I find it perfectly acceptable to say, "I don't know."

Or, as Iris Dement puts it, "Let the Mystery Be."
There are two sorts of people whom I find annoying in the extreme. One is the hard-charging fundamentalist Christian who, even though I go to church, he or she considers my church not "Christian" enough, and winds up hell-bent on saving my soul. That's when I rip them apart with the fact that, invariably, I know more about the Bible than they do. After they've given it the old college try, they wander off with their tail between their legs and mutter something about they will "pray for me." I find them pompous and full of the Sin of Pride. Talk about "holier than thou!!"

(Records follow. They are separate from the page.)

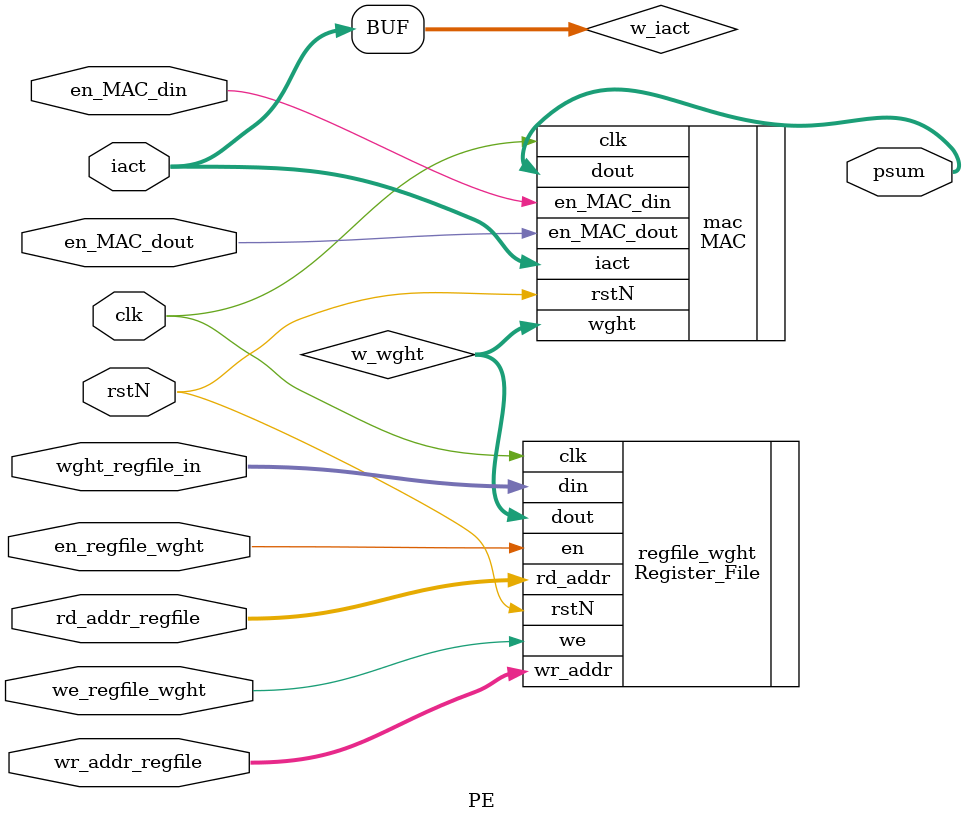
<source format=v>
`timescale 1ns / 1ps


module PE   #(  parameter DATA_BITWIDTH = 8,
                parameter NUM_OF_CHANNEL = 32,
                parameter ROM_ADDR_BITWIDTH = 4,
                parameter FIFO_ADDR_BITWIDTH = 4)
            (   input clk, rstN, en_regfile_wght, we_regfile_wght, en_MAC_din, en_MAC_dout,
                input[DATA_BITWIDTH-1:0] iact, // iact that pushed into the fifo
                input[DATA_BITWIDTH-1:0] wght_regfile_in,
                input[ROM_ADDR_BITWIDTH-1:0] rd_addr_regfile, wr_addr_regfile,
                output[31:0] psum );// psum
            
    wire[DATA_BITWIDTH-1:0] w_wght; // wght from ROM
    wire[DATA_BITWIDTH-1:0] w_iact; // iact from FIFO
    
    assign w_iact = iact;
    Register_File   #(  .DATA_BITWIDTH(DATA_BITWIDTH), .ADDR_BITWIDTH(ROM_ADDR_BITWIDTH)) 
    regfile_wght    (   .clk(clk), .rstN(rstN), .en(en_regfile_wght), .we(we_regfile_wght),
                        .din(wght_regfile_in), 
                        .rd_addr(rd_addr_regfile), .wr_addr(wr_addr_regfile),
                        .dout(w_wght) );

    MAC #(  .DATA_BITWIDTH(DATA_BITWIDTH))
    mac (   .clk(clk), .rstN(rstN),
            .en_MAC_din(en_MAC_din), .en_MAC_dout(en_MAC_dout),
            .iact(w_iact), // in1 = activations, in2 = weight 
	        .wght(w_wght),
	        .dout(psum)    );

endmodule

</source>
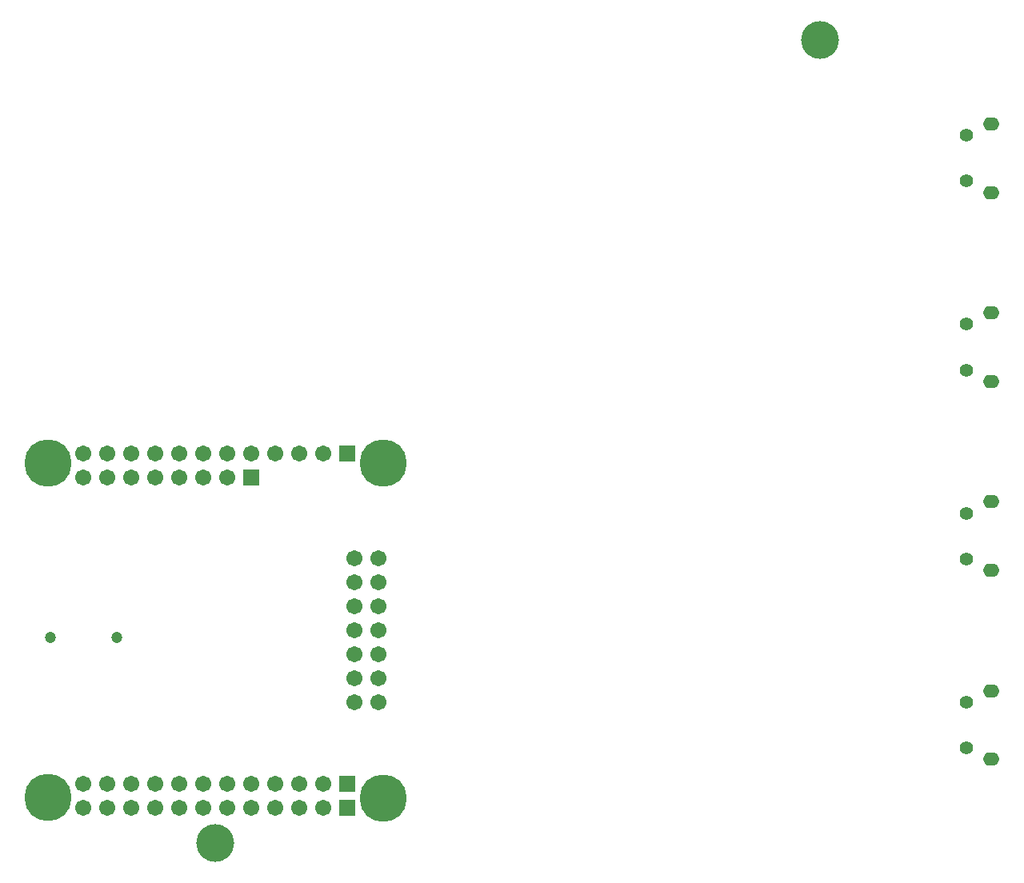
<source format=gbs>
G04 Layer_Color=16711935*
%FSLAX25Y25*%
%MOIN*%
G70*
G01*
G75*
%ADD54C,0.15748*%
%ADD61C,0.04737*%
%ADD77C,0.19698*%
%ADD78C,0.06706*%
%ADD79R,0.06706X0.06706*%
%ADD80O,0.06706X0.05524*%
%ADD81C,0.05524*%
D54*
X173228Y167323D02*
D03*
X-78760Y-167342D02*
D03*
D61*
X-119961Y-81500D02*
D03*
X-147480D02*
D03*
D77*
X-148480Y-148380D02*
D03*
Y-8980D02*
D03*
X-8980Y-148480D02*
D03*
Y-9080D02*
D03*
D78*
X-33740Y-152680D02*
D03*
X-43740D02*
D03*
X-53740D02*
D03*
X-63740D02*
D03*
X-73740D02*
D03*
X-83740D02*
D03*
X-93740D02*
D03*
X-103740D02*
D03*
X-113740D02*
D03*
X-123740D02*
D03*
X-133740D02*
D03*
X-33740Y-142680D02*
D03*
X-43740D02*
D03*
X-53740D02*
D03*
X-63740D02*
D03*
X-73740D02*
D03*
X-83740D02*
D03*
X-93740D02*
D03*
X-103740D02*
D03*
X-113740D02*
D03*
X-123740D02*
D03*
X-133740D02*
D03*
X-73740Y-15000D02*
D03*
X-83740D02*
D03*
X-93740D02*
D03*
X-103740D02*
D03*
X-113740D02*
D03*
X-123740D02*
D03*
X-133740D02*
D03*
X-33740Y-5000D02*
D03*
X-43740D02*
D03*
X-53740D02*
D03*
X-63740D02*
D03*
X-73740D02*
D03*
X-83740D02*
D03*
X-93740D02*
D03*
X-103740D02*
D03*
X-113740D02*
D03*
X-123740D02*
D03*
X-133740D02*
D03*
X-10748Y-88740D02*
D03*
Y-98740D02*
D03*
Y-108740D02*
D03*
X-20748Y-88740D02*
D03*
Y-98740D02*
D03*
Y-108740D02*
D03*
X-10748Y-78740D02*
D03*
Y-68740D02*
D03*
Y-58740D02*
D03*
Y-48740D02*
D03*
X-20748Y-78740D02*
D03*
Y-68740D02*
D03*
Y-58740D02*
D03*
Y-48740D02*
D03*
D79*
X-23740Y-152680D02*
D03*
Y-142680D02*
D03*
X-63740Y-15000D02*
D03*
X-23740Y-5000D02*
D03*
D80*
X244614Y-25118D02*
D03*
Y-53661D02*
D03*
Y-103858D02*
D03*
Y-132402D02*
D03*
Y132362D02*
D03*
Y103819D02*
D03*
Y53622D02*
D03*
Y25079D02*
D03*
D81*
X234063Y-48937D02*
D03*
X234063Y-29842D02*
D03*
X234063Y-127677D02*
D03*
X234063Y-108583D02*
D03*
X234063Y108543D02*
D03*
X234063Y127638D02*
D03*
X234063Y29803D02*
D03*
X234063Y48898D02*
D03*
M02*

</source>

The other is the hard-charging, dedicated atheist who, come hell or high water, is going to save my soul from those brain-washing, mind-stealing Christians. SCIENCE, by God, says there IS no such thing as God (science says no such thing!!), and they will argue until Sunday breakfast over the issue, then nail your shoes to the floor in case you were planning to go to church.

Each is as bad as the other, and each is basing his or her beliefs as much on faith as the other (although the atheist will have a foaming-at-the-mouth fit at the word "faith.").

They don't know how alike they really are!

Neither of them KNOWS. NOBODY knows for sure.

But each will stomp, scream, throw things, and insist vociferously that they are absolute right.

As far as I'm concerned, "A pox on both their houses!"